Four years have passed since that eight week yoga workshop and although my initial venture did not blossom, I am as sure as ever that my destiny lies on this path. I’m going after my dreams again. This time with excitement instead of anxiety, with faith instead of fear, with gratitude instead of despair, and with confidence that I am open to the possibilities.

“We think when we stop drinking that we are giving up a mind-expanding substance, when in fact sobriety is the true freedom, and opens up new horizons beyond anything we could have dreamt.” ~ Primrose


This is Post O, in the A to Z Blogging Challenge 2015. My 26 posts are inspired by the quotes from Avatar: The Last Airbender and The Legend of Korra, two Emmy award-winning animated television series created and produced by Michael Dante DiMartino and Bryan Konietzko. The setting for both series is in an Asian-influenced world of martial arts and elemental manipulation. The shows drew on elements from East Asian, South Asian, and Western culture, and (aside from the kick-ass story lines, beautifully developed characters and exceptional storyboards) are where I found a wealth of inspiration and perspective on my own life.

The rest of my A to Z 2015 posts can be found here.


  1. OH my….

    having just gotten home from my last day in yoga teacher training, this is resonating for me so much.
    I had no hopes, dreams or plans for so very long, and what primrose says is true….stopping drinking opened an unknown world to me, one of possibility. The possibility that there night be something more, that i could dream again, or hope. My gratitude is over flowing.
    i’m not sure what i will do next…but i know the experience i just had, which i would NEVER have done, or even considered, had i still been drinking, has changed me in a profound way, one that will keep reverberating.
    HA! I just started laughing because I thought I should be writing about this on MY blog!!
    And I will…but not until i say that your message today is beautiful and hopeful , i am so happy for you…thank you for writing this!

    1. Lol. We inspire each other’s posts. Happens to me so often too. Congratulations on completing your yoga teacher training, on your terms. 🙂 Vibrate the Cosmos!

  2. Hello! See you are a few behind, hope you catch up! We found Transcendental Meditation, which if done twice a day somehow stops you wanting stuff like alcohol, and even cigarettes and coffee… not that we ever smoked! Sometimes we do some yoga before the meditation, it really does relax you. ~Liz

  3. Oh my, what a wonderful and relevant post! I also didn’t realize the fear and uncertainty drinking was creating in my life. Last year, I signed up for yoga teacher training. I felt like this had been calling me for years, and I had a secret hope that dedicating my time to training would help me cut down on my drinking.
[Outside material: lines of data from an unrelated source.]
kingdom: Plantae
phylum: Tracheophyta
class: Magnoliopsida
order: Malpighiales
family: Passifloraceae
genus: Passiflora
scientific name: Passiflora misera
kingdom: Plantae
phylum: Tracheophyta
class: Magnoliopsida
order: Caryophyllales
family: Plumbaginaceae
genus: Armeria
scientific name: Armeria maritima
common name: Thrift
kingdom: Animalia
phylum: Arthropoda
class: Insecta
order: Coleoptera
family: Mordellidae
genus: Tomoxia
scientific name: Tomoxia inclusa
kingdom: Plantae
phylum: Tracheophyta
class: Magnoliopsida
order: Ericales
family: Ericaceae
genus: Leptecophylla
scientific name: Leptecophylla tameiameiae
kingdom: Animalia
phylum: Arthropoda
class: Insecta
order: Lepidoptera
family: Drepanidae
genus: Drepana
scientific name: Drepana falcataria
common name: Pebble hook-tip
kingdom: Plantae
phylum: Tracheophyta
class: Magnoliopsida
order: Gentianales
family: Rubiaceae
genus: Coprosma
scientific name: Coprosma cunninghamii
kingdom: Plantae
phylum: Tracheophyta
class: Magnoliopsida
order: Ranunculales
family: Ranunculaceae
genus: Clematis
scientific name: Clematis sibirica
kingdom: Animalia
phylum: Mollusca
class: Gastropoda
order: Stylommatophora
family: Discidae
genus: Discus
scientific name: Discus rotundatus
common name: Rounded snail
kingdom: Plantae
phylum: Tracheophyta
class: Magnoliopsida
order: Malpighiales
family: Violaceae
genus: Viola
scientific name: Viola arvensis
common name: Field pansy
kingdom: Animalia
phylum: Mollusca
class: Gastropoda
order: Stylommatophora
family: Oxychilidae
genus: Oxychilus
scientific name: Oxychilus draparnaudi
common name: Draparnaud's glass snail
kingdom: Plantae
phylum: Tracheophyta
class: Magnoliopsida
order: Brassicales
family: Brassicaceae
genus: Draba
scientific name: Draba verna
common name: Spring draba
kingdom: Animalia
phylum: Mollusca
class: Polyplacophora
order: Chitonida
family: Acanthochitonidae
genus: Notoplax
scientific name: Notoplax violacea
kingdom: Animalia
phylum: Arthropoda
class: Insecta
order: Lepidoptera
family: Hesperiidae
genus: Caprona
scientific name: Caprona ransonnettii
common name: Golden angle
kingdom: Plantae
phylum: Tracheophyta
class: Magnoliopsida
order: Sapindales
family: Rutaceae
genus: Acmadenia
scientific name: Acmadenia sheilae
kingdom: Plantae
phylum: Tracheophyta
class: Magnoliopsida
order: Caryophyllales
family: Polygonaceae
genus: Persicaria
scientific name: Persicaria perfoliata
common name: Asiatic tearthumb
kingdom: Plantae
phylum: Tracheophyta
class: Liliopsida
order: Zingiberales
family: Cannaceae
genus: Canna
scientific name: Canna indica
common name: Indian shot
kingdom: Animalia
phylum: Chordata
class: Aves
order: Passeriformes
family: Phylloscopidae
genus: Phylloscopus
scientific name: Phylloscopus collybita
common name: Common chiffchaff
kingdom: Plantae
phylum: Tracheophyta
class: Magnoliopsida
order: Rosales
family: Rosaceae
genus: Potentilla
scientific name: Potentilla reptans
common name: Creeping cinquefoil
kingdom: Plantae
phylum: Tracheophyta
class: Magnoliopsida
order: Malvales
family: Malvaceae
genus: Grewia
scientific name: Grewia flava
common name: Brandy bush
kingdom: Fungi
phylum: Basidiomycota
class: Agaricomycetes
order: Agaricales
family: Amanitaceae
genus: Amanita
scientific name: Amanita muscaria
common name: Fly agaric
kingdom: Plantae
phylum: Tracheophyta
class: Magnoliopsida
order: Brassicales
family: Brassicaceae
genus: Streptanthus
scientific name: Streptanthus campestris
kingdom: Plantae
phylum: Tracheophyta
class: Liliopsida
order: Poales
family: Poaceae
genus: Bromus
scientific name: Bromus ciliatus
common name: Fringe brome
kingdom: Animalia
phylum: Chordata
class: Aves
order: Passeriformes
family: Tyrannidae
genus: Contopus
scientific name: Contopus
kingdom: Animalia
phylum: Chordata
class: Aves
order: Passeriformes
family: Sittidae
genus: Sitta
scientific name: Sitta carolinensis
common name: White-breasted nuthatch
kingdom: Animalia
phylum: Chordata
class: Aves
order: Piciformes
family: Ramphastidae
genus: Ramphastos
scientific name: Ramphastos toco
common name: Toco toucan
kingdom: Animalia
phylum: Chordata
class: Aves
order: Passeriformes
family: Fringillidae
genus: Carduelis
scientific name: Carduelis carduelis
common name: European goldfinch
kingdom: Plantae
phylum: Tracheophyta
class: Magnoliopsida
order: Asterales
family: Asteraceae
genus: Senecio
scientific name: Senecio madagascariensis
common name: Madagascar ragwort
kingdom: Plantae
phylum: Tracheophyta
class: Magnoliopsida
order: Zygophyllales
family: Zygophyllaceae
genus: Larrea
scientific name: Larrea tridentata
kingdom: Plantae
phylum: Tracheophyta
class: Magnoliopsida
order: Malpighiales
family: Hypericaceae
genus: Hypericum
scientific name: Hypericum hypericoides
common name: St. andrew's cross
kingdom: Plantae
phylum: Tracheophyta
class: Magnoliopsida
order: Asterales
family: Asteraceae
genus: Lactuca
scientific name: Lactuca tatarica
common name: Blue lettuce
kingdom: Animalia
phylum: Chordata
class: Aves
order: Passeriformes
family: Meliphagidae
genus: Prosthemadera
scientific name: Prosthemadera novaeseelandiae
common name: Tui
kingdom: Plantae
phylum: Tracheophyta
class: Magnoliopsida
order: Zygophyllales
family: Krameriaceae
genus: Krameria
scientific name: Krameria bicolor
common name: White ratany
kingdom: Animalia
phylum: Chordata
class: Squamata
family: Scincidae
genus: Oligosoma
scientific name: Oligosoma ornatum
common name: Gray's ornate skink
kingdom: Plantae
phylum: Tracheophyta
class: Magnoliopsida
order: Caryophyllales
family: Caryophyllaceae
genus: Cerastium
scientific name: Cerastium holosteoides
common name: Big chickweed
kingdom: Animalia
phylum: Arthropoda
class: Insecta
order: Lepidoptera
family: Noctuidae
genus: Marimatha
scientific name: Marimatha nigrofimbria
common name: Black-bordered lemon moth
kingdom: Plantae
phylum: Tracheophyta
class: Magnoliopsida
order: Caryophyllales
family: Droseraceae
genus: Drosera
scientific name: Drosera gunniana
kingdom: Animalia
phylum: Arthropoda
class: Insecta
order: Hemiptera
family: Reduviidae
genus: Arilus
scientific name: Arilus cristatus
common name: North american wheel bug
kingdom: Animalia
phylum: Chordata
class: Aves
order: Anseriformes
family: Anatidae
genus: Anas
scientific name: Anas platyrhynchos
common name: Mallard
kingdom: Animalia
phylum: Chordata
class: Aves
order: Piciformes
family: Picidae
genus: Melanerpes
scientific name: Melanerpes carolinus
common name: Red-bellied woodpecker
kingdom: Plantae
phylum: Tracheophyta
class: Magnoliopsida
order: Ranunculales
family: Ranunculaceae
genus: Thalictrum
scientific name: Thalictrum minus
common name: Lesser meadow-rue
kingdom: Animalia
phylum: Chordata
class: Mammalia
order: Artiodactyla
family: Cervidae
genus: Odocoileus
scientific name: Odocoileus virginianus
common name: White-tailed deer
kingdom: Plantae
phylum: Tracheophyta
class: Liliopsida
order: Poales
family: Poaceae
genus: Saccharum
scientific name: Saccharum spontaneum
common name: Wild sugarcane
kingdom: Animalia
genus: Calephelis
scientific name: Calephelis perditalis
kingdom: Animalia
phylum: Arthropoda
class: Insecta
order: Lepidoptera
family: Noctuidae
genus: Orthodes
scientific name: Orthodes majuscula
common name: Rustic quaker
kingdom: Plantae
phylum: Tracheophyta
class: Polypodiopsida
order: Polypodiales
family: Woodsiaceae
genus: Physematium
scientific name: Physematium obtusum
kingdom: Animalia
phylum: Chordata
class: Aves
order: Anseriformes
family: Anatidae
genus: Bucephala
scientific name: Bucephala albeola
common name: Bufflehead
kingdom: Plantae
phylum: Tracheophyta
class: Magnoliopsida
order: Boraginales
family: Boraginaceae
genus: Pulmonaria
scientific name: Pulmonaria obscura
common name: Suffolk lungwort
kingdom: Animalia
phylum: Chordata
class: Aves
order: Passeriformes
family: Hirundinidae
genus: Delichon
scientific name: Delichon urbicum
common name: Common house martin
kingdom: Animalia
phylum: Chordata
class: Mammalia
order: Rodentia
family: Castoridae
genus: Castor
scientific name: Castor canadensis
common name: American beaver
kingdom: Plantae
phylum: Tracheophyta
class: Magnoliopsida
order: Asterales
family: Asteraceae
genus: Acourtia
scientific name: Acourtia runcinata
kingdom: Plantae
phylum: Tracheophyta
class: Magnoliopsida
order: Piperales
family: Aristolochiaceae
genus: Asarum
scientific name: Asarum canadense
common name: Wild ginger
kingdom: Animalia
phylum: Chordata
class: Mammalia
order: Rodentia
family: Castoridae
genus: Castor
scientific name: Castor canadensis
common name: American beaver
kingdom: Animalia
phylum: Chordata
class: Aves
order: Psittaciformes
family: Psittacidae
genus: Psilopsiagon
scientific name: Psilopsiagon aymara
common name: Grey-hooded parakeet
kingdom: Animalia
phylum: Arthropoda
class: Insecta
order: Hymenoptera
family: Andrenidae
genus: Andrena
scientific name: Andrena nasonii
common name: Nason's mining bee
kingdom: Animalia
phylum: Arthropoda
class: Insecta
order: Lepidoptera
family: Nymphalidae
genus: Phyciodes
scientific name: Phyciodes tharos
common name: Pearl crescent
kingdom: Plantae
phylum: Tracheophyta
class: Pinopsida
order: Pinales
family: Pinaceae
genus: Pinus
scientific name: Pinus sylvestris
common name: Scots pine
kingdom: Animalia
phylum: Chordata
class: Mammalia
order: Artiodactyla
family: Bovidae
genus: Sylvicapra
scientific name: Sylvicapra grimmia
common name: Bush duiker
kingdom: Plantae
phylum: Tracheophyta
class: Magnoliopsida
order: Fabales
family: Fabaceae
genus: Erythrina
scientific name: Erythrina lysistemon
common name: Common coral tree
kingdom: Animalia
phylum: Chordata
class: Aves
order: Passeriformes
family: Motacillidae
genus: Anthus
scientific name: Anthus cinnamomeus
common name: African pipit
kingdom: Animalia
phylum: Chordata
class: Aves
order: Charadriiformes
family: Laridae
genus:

    I quit after only two weekend sessions. I felt like a complete fraud. I knew I had this terrible, unhealthy secret I was hiding and I was terrified of being exposed. It was all too personal and raw me in that moment. It was only a month or two after quitting training that I finally quit drinking.

    You are so right that taking alcohol out of picture is making everything better. I have not gone back to yoga yet, but I will. I love that Goethe quote in your post. That feels so true now.